PETALING JAYA: While Yinson Holdings Bhd anticipates several new floating production storage and offloading (FPSO) projects for its financial year ending Jan 31, 2025 (FY25), concerns linger over its complicated balance sheet statements.
Analysts warned that this issue might not only confuse investors, but also prolong the stock’s hefty trading discount.
UOB Kay Hian Research (UOBKH Research) said in a recent report that Yinson’s FPSO projects are on track.
It said Yinson’s FPSO Atlanta had safely arrived in Brazil and is on track for first oil by August 2024, with project progress now at 82%, while the FPSO Maria Quiteria had recently set sail and will arrive in Brazil by the second quarter of 2024 (2Q24), with over 90% completion and first oil by year-end.
According to the research house, FPSO Agogo’s progress improved to 65% and is projected to achieve first oil by the start of FY27.

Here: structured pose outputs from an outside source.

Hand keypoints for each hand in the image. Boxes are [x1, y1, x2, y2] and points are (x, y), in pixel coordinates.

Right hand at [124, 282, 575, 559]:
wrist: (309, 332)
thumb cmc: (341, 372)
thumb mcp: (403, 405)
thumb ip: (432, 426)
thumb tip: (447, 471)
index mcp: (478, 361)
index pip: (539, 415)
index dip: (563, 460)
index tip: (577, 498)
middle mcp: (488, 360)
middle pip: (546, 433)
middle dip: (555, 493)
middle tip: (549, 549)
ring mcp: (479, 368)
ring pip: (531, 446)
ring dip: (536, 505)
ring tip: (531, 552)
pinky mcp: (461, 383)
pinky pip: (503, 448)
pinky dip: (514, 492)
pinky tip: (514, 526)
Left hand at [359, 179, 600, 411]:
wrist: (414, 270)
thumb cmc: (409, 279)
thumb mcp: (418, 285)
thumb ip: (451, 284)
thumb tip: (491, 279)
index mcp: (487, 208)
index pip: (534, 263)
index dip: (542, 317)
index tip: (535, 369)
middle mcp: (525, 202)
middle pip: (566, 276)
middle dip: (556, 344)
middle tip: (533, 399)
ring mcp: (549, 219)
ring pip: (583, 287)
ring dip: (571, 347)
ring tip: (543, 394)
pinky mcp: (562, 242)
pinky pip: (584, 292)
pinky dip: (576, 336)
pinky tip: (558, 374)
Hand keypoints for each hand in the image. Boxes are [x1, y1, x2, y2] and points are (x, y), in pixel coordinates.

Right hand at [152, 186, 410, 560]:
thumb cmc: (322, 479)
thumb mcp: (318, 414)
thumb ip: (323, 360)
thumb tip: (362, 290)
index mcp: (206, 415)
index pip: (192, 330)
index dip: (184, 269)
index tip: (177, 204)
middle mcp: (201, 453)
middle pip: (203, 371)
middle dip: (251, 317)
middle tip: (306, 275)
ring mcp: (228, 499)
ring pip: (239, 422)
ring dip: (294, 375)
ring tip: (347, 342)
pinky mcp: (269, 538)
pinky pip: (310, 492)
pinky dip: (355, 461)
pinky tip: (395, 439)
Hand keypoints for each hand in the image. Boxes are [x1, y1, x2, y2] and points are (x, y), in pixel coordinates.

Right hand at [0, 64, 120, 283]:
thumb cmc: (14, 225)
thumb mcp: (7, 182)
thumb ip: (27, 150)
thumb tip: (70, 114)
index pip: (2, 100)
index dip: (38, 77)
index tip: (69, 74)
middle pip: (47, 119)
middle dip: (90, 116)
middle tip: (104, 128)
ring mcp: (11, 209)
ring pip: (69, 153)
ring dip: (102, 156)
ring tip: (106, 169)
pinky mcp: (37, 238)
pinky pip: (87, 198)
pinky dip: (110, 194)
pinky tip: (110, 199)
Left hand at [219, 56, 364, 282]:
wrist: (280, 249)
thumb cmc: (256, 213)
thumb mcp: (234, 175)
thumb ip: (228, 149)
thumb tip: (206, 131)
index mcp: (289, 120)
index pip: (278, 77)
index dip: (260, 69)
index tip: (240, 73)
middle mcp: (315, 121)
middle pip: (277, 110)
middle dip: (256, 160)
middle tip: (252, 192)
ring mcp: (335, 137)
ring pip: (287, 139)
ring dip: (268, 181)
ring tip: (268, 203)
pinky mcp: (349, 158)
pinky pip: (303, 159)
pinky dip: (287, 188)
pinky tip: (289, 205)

Despite these growth opportunities, UOBKH Research noted that Yinson’s share price continues to trade at a hefty discount to the asset’s realisable value, partly due to “accounting distortions” under International Financial Reporting Standards (IFRS).
“We have raised this issue before and believe that Yinson is working on bridging the financial gaps to a scenario if all the FPSOs are on operating leases,” the research house said.
The research house also believes that this mismatch is signalled by Yinson’s share buybacks.
“For instance, Yinson’s disclosure of its group net debt to earnings before interest, taxes, depreciation, and amortisation (Ebitda) appears to show a quarter-on-quarter improvement from 4.3 times to four times.
“However, based on IFRS disclosure of its 1Q24 group Ebitda of RM532mil, the ratio will reflect seven times, still an improvement from 8.1 times in the last quarter,” it explained.
UOBKH Research said Yinson is formulating a dividend payout plan from FY24 onwards, although the dividend per share (DPS) is expected to be modest as the group is still in a high-growth phase.
Meanwhile, Kenanga Research said Yinson will be paying quarterly dividends against its bi-annual or annual dividends at present.
“Yinson hopes to pay out a minimum of one sen dividend per quarter, which is consistent with our forecasts of a four sen dividend annually,” the research house noted.
On Yinson’s non-oil and gas business segment, UOBKH Research said the full Ebitda ramp-up will take time following the commencement of a second solar plant in Nokh, India, on Nov 3, 2023, which is expected to contribute an additional RM12mil in Ebitda on top of the existing RM10mil base.
Meanwhile, the 97 megawatt Matarani solar project in Peru is on track for an end-2024 startup, though it has been slightly delayed from the original 3Q24 target.
Once operational, the Matarani solar project is expected to contribute about US$7mil in Ebitda.
Looking ahead, the research house said Yinson remains keen to bid for projects, and has identified 21 potential FPSO opportunities worth about US$13bil in capital expenditure in the medium-term horizon.
UOBKH Research, which made no changes to its earnings forecasts for the company has maintained a “buy” call on the stock with an unchanged target price of RM3.90 a share.